---- Supplied material

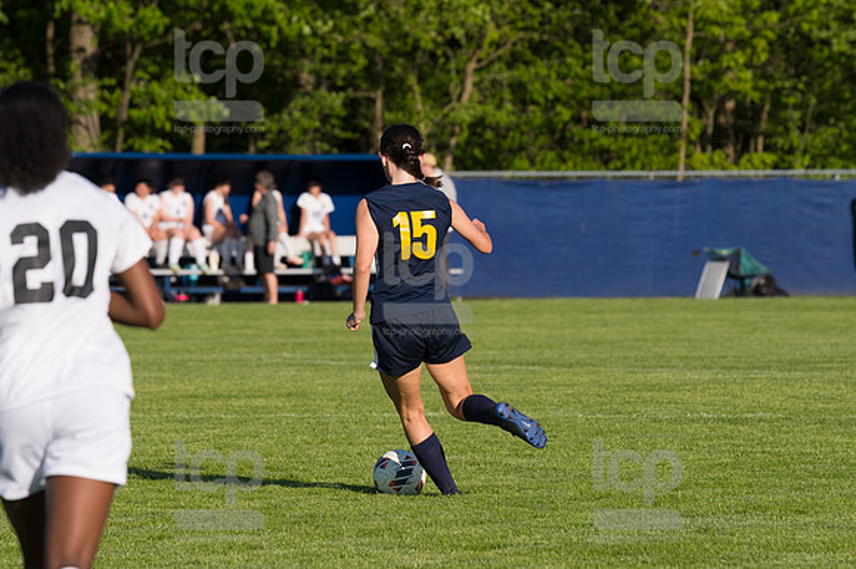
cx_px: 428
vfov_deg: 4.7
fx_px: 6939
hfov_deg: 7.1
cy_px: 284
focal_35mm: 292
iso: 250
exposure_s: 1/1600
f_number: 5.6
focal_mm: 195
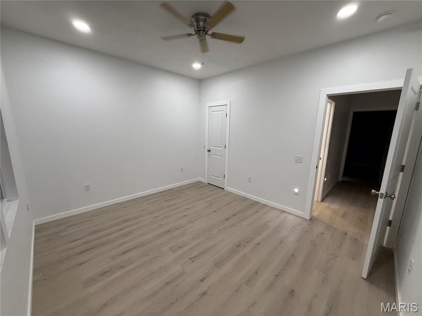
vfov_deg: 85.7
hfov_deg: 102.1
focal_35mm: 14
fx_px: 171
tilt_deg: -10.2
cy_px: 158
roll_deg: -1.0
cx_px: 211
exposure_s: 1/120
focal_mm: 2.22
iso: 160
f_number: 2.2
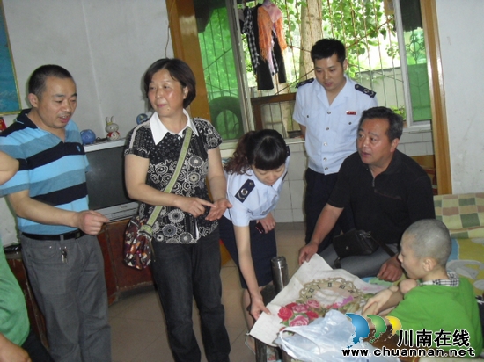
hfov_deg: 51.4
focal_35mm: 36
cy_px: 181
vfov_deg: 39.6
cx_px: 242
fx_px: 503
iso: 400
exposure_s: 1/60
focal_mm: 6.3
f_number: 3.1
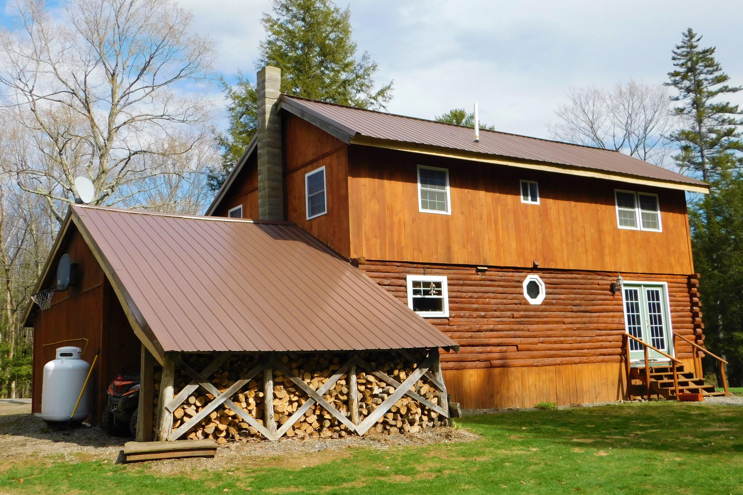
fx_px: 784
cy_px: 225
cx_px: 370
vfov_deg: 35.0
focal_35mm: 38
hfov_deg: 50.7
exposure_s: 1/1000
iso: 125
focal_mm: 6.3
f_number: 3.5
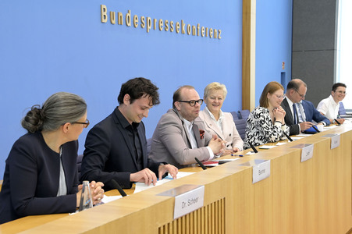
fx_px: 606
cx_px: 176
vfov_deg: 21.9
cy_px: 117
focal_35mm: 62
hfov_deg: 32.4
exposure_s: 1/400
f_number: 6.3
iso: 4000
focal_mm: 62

--------

◆ **What to produce**: Every line between the one holding "focal_35mm: 62" and the end of the listing above, inclusive, must be transcribed exactly; omit all others.

◆ **Problem solution**:
focal_35mm: 62
hfov_deg: 32.4
exposure_s: 1/400
f_number: 6.3
iso: 4000
focal_mm: 62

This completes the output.